Availability unknown.
Dir. Martin Ritt
Turns out, Murphy is my hero. It’s taken me a long time to realize that. 44 years all told. I’ve looked up to others over time. Batman, Evel Knievel, Han Solo all played part in my development. But it wasn’t until this year that everything came together and just oh so casually…”clicked.”
I’ve been a James Garner fan most of my life. I used to love watching The Rockford Files as a kid, in first run episodes and later in re-runs. I loved how he was always a nice guy who got in over his head when he tried to do the nice guy thing and help his friends, whether they deserved it or not. I’d see Garner in other roles from time to time, in movies like Tank (1984), Grand Prix (1966), The Great Escape (1963). Always cool. Tough. No nonsense.

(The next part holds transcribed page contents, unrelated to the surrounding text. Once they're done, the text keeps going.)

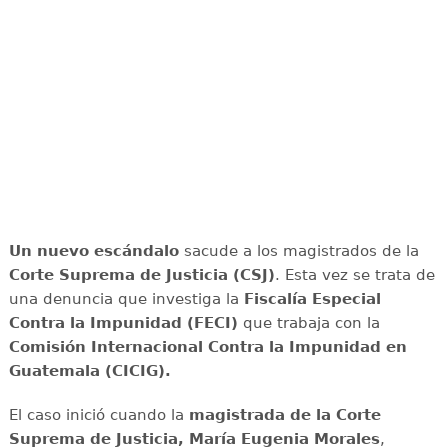
Un nuevo escándalo
sacude a los magistrados de la
Corte Suprema de Justicia (CSJ)
. Esta vez se trata de
una denuncia que investiga la
Fiscalía Especial
Contra la Impunidad (FECI)
que trabaja con la
Comisión Internacional Contra la Impunidad en
Guatemala (CICIG).
El caso inició cuando la
magistrada de la Corte
Suprema de Justicia, María Eugenia Morales
,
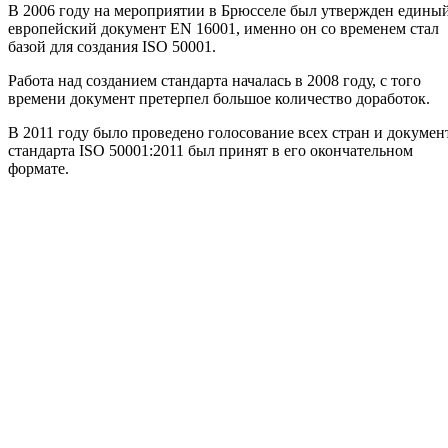
В 2006 году на мероприятии в Брюсселе был утвержден едины
европейский документ EN 16001, именно он со временем стал
базой для создания ISO 50001.
Работа над созданием стандарта началась в 2008 году, с того
времени документ претерпел большое количество доработок.
В 2011 году было проведено голосование всех стран и докумен
стандарта ISO 50001:2011 был принят в его окончательном
формате.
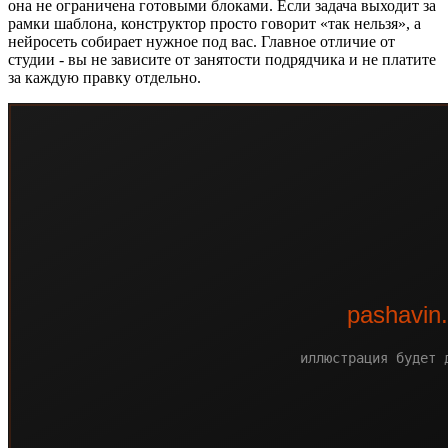
она не ограничена готовыми блоками. Если задача выходит за
рамки шаблона, конструктор просто говорит «так нельзя», а
нейросеть собирает нужное под вас. Главное отличие от
студии - вы не зависите от занятости подрядчика и не платите
за каждую правку отдельно.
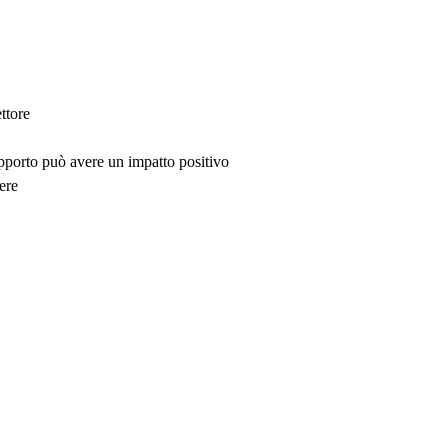
ttore
upporto può avere un impatto positivo
ere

It wasn’t until years later that I realized Garner wasn’t really “acting.” That was him. Oh sure, different parts of his personality would be more dominant in a given role, but that smooth going charisma belying an uncompromising backbone is all Jim.
I’d always thought that Rockford was Garner’s pinnacle character, the one character that comprised all the elements of Garner’s life into one whole. That was before I met Murphy.
Watching Murphy’s Romance I realized completely, this is the man I want to be when I grow up. Rugged and easy going, like all of Garner’s other characters, Murphy’s is a life that’s been lived in. He’s experienced the joys and hardships of a life met one-on-one, on the most simplest of terms. He’s learned a lot and lost even more. He’s had more than his share of darkness, but he’s kept on living, more as a thumb in the eye of the devils that have plagued him, but with every new day is another opportunity. Then he meets Emma, played by Sally Field, and at an age when most men would become resigned to their fate, hope springs anew.
Emma is just as stubborn, trying to carve out a life as a divorced, single mother one-on-one, the best she can. Trying hard, but failing. That’s where a chance encounter with Murphy gets the plot rolling and those charms of Garner’s (and Field’s too) come shining through.
This film is a pair of comfortable old boots, worn and wrinkled but with a pair of soles (souls) with a lot of life left in ‘em. Some critics have said the film is too leisurely paced, taking nearly an hour before the dramatic tension begins with the entrance of Emma’s ex-husband Bobby, played by Brian Kerwin. This criticism, I feel, misses the point. It’s the naturally slow introduction to these characters that makes their eventual romance (Oh c’mon, it’s not a spoiler if it’s in the title!) sing true. Our slow discovery of what makes Emma and Murphy tick in the first half of the film matches their own slow revelation within. It’s this opportunity to “breathe” that makes these characters truly live.
I never thought I’d wind up singing the praises of a romantic comedy. This genre of film had never been anything I had ever felt interesting prior to 2013. But after seeing MURPHY’S ROMANCE three times in one week, I found myself wishing I could live in that film; hang out at the corner drugstore. Talk to Murphy. Be his friend. Ask his advice. It’s then that I realized that the best advice he could give, is the most simple, just “breathe.” And any day above ground is another day to get it right.
Available from Sony Pictures Home Entertainment.